[Opening Excerpt section]

On Tuesday of this week, Rob and Simon released a more detailed essay, entitled, "Keep People in Their Homes." On Wednesday, Rob wrote an important piece, "Back to the Basics: The Treasury Plan Won't Work." Rob's arguments from that essay received excellent coverage today in an insightful Wall Street Journal article, "Bailout Proposal Gets Hung Up Over Central Issue: Will It Work?" by Deborah Solomon and colleagues. Also today, NDN Fellow and Green Project Director Michael Moynihan argued in his essay, "Notes on the Financial Crisis," that the Administration needs to stop using panic as a negotiating tactic in an effort to reach an agreement.

I encourage you to read the Obama statement, Senator Clinton's op-ed and the New York Times editorial above.

NDN's argument is simple: among all the things the government can do to address the financial crisis, there is at least one thing it must do -- keep people in their homes. Keeping people in their homes will help stabilize the declining assets that are causing the current financial market collapse. We must drastically reduce the foreclosures that have destablized  the housing market underneath all the leveraged debt that is weakening our financial markets. Unless we do so, those markets will continue to weaken, even with a $700 billion bailout. And homeowners will continue to lose their homes. 

Passing an economic rescue plan that does not directly address declining home prices by helping people keep their homes is a risk too great for the American people to take. 

That's why we are asking today for you to do more than just read our e-mails. We are asking you to take action. We are asking you to call or e-mail your Senators and House Members, regardless of party, and insist that this provision be in any final economic plan. If you know Members of Congress outside of your state, call or e-mail them as well. 

While it is critical for Washington to act this week, it is more important that we do the right thing rather than the expedient thing. We cannot accept any deal that doesn't address the struggles of everyday people, particularly a deal crafted by an Administration that has gotten so little right these last 7 1/2 years. Please join us and make sure our elected officials do what they need to do in these next few days. The stakes are too great for us to get this one wrong.

NDN Applauds Senator Clinton's Proposal to Keep People in Their Homes

In an op-ed published in today's Wall Street Journal, U.S. Sen. Hillary Clinton (D-NY) makes a forceful and compelling argument that any proposal to bail out Wall Street financial institutions must include provisions to help the millions of Americans who have lost or in are danger of losing their homes as a result of mortgage defaults and foreclosures.

[Closing Excerpt section]
[Opening Materials provided section]

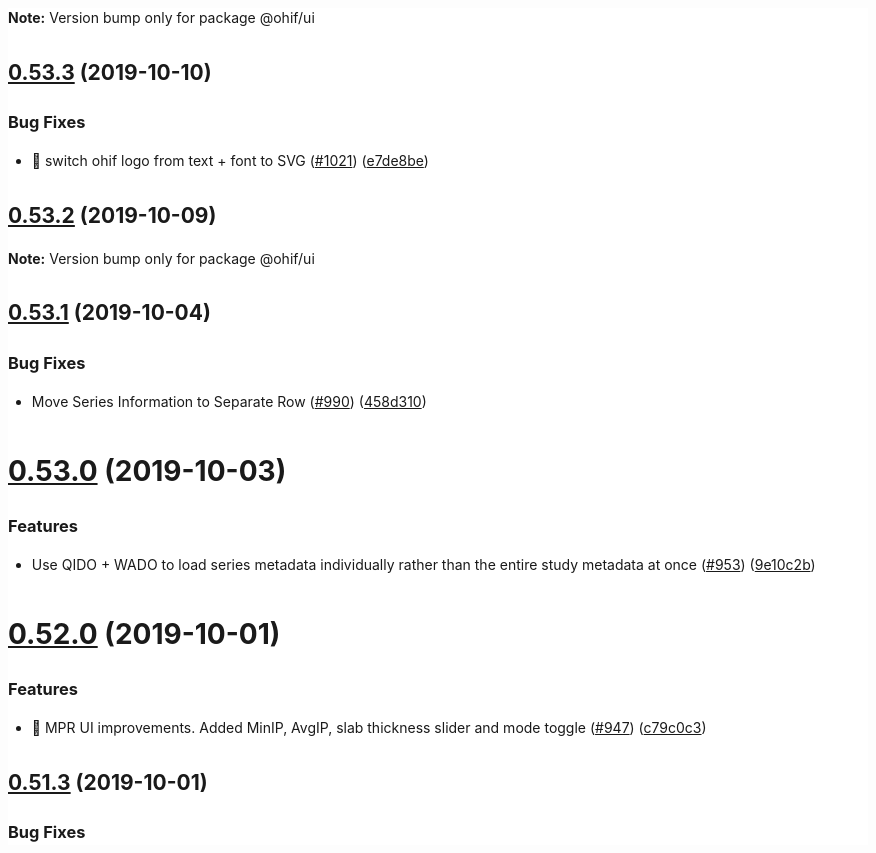 **Note:** Version bump only for package @ohif/ui

## [0.53.3](https://github.com/OHIF/Viewers/compare/@ohif/ui@0.53.2...@ohif/ui@0.53.3) (2019-10-10)

### Bug Fixes

- 🎸 switch ohif logo from text + font to SVG
  ([#1021](https://github.com/OHIF/Viewers/issues/1021))
  ([e7de8be](https://github.com/OHIF/Viewers/commit/e7de8be))

## [0.53.2](https://github.com/OHIF/Viewers/compare/@ohif/ui@0.53.1...@ohif/ui@0.53.2) (2019-10-09)

**Note:** Version bump only for package @ohif/ui

## [0.53.1](https://github.com/OHIF/Viewers/compare/@ohif/ui@0.53.0...@ohif/ui@0.53.1) (2019-10-04)

### Bug Fixes

- Move Series Information to Separate Row
  ([#990](https://github.com/OHIF/Viewers/issues/990))
  ([458d310](https://github.com/OHIF/Viewers/commit/458d310))

# [0.53.0](https://github.com/OHIF/Viewers/compare/@ohif/ui@0.52.0...@ohif/ui@0.53.0) (2019-10-03)

### Features

- Use QIDO + WADO to load series metadata individually rather than the entire
  study metadata at once ([#953](https://github.com/OHIF/Viewers/issues/953))
  ([9e10c2b](https://github.com/OHIF/Viewers/commit/9e10c2b))

# [0.52.0](https://github.com/OHIF/Viewers/compare/@ohif/ui@0.51.3...@ohif/ui@0.52.0) (2019-10-01)

### Features

- 🎸 MPR UI improvements. Added MinIP, AvgIP, slab thickness slider and mode
  toggle ([#947](https://github.com/OHIF/Viewers/issues/947))
  ([c79c0c3](https://github.com/OHIF/Viewers/commit/c79c0c3))

## [0.51.3](https://github.com/OHIF/Viewers/compare/@ohif/ui@0.51.2...@ohif/ui@0.51.3) (2019-10-01)

### Bug Fixes

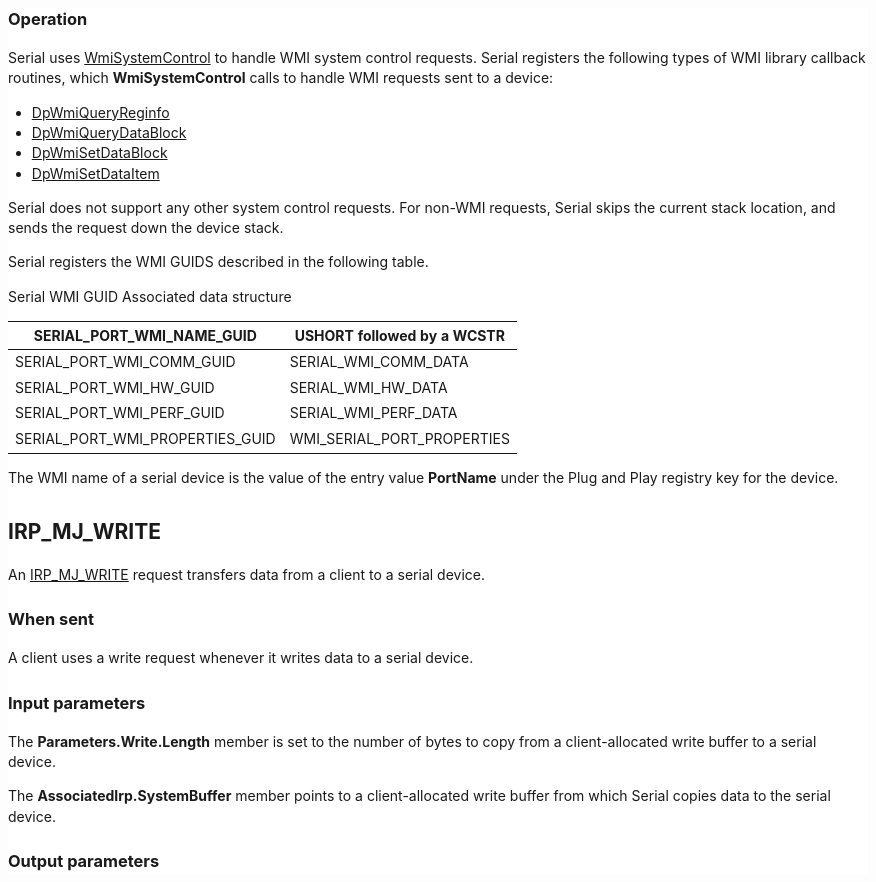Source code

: ### Operation

Serial uses [WmiSystemControl](https://docs.microsoft.com/windows-hardware/drivers/ddi/wmilib/nf-wmilib-wmisystemcontrol) to handle WMI system control requests. Serial registers the following types of WMI library callback routines, which **WmiSystemControl** calls to handle WMI requests sent to a device:

* [DpWmiQueryReginfo](https://docs.microsoft.com/windows-hardware/drivers/ddi/wmilib/nc-wmilib-wmi_query_reginfo_callback)
* [DpWmiQueryDataBlock](https://docs.microsoft.com/windows-hardware/drivers/ddi/wmilib/nc-wmilib-wmi_query_datablock_callback)
* [DpWmiSetDataBlock](https://docs.microsoft.com/windows-hardware/drivers/ddi/wmilib/nc-wmilib-wmi_set_datablock_callback)
* [DpWmiSetDataItem](https://docs.microsoft.com/windows-hardware/drivers/ddi/wmilib/nc-wmilib-wmi_set_dataitem_callback)

Serial does not support any other system control requests. For non-WMI requests, Serial skips the current stack location, and sends the request down the device stack.

Serial registers the WMI GUIDS described in the following table.

Serial WMI GUID Associated data structure 

| SERIAL_PORT_WMI_NAME_GUID | USHORT followed by a WCSTR |
| ------------------------- | -------------------------- |
| SERIAL_PORT_WMI_COMM_GUID | SERIAL_WMI_COMM_DATA |
| SERIAL_PORT_WMI_HW_GUID | SERIAL_WMI_HW_DATA |
| SERIAL_PORT_WMI_PERF_GUID | SERIAL_WMI_PERF_DATA |
| SERIAL_PORT_WMI_PROPERTIES_GUID | WMI_SERIAL_PORT_PROPERTIES |

The WMI name of a serial device is the value of the entry value **PortName** under the Plug and Play registry key for the device.

## IRP_MJ_WRITE

An [IRP_MJ_WRITE](https://docs.microsoft.com/windows-hardware/drivers/kernel/irp-mj-write) request transfers data from a client to a serial device.

### When sent

A client uses a write request whenever it writes data to a serial device.

### Input parameters

The **Parameters.Write.Length** member is set to the number of bytes to copy from a client-allocated write buffer to a serial device.

The **AssociatedIrp.SystemBuffer** member points to a client-allocated write buffer from which Serial copies data to the serial device.

### Output parameters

[Closing Materials provided section]

### [Task set]
- 1) Write out the lines of the listing from the line containing "A client uses" through the end of the listing.
- 2) Extend the piece on keeping people in their homes during the financial crisis, picking up from its final sentence.
The listing has no connection to the text.

### [Task answers]
- 1)
A client uses a write request whenever it writes data to a serial device.

### Input parameters

The **Parameters.Write.Length** member is set to the number of bytes to copy from a client-allocated write buffer to a serial device.

The **AssociatedIrp.SystemBuffer** member points to a client-allocated write buffer from which Serial copies data to the serial device.

### Output parameters

- 2)
Senator Clinton writes: 

There is a broad consensus that Congress must act to stave off deeper turmoil on Wall Street. Irrespective of the final agreement yet to be reached, there are several principles that must be part of a broader reform effort that begins this week and continues in the coming months.

This is not just a financial crisis; it's an economic crisis. Therefore, the solutions we pursue cannot simply stabilize the markets. We must also deal with the interconnected economic challenges that set the stage for this crisis -- and reverse the failed policies that allowed a potential crisis to become a real one.

First, we must address the skyrocketing rates of mortgage defaults and foreclosures that have buffeted the economy and ignited the credit crisis. Two million homeowners carry mortgages worth more than their homes. They hold $3 trillion in mortgage debt. Nearly three million adjustable-rate mortgages are scheduled for a rate increase in the next two years. Another wave of foreclosures looms.

I've proposed a new Home Owners' Loan Corporation (HOLC), to launch a national effort to help homeowners refinance their mortgages. The original HOLC, launched in 1933, bought mortgages from failed banks and modified the terms so families could make affordable payments while keeping their homes. The original HOLC returned a profit to the Treasury and saved one million homes. We can save roughly three times that many today. We should also put in place a temporary moratorium on foreclosures and freeze rate hikes in adjustable-rate mortgages. We've got to stem the tide of failing mortgages and give the markets time to recover.

The time for ideological, partisan arguments against these actions is over. For years, the calls to provide borrowers an affordable opportunity to avoid foreclosure as a means of preventing wider turmoil were dismissed as government intrusion into the private marketplace. My proposals over the past two years were derided as too much, too soon. Now we are forced to reckon with too little, too late.

As a result, the home-mortgage crisis slowly erode d the value of debt instruments upon which Wall Street firms were depending. That is how this house of borrowed cards began to fall. If we do not take action to address the crisis facing borrowers, we'll never solve the crisis facing lenders. These problems go hand in hand. And if we are going to take on the mortgage debt of storied Wall Street giants, we ought to extend the same help to struggling, middle-class families.

Senator Clinton's op-ed, entitled, "Let's Keep People In Their Homes," echoes NDN's statements of last week and this week. On Tuesday of this week, NDN Globalization Initiative Chairman Dr. Robert Shapiro and NDN President Simon Rosenberg released an op-ed, "Keep People in Their Homes," which can be read here.

NDN applauds Senator Clinton's leadership on this critical issue.

Keep People in Their Homes: New Analysis and Call for Action from NDN

(For a PDF version of this essay, click here)

Last Wednesday, Rob and Simon staked out early and important ground, making a forceful argument that of the many steps the government needs to take to address the worsening financial crisis, one of its top priorities must be to keep people in their homes. 

We at NDN are pleased to see how central this argument has become in the important debate taking place now in Washington and across the country. Building on this initial statement, Rob and Simon offer this new essay, which offers further analysis and additional recommendations:

Keep People in Their Homes

by Rob Shapiro and Simon Rosenberg

A decade of reckless deregulation, mismanaged regulation and equally reckless private mismanagement has now brought the American and global economies to a crisis point. Investment banks, hedge funds and other financial institutions have borrowed hundreds of billions of dollars to sink into securities widely recognized to entail extraordinary risk, passing that risk along to millions of Americans whose retirement plans, pension funds and money market accounts found their way into funds set up by such mismanaged financial titans as Lehman Brothers, Bear Stearns, Merrill Lynch and AIG.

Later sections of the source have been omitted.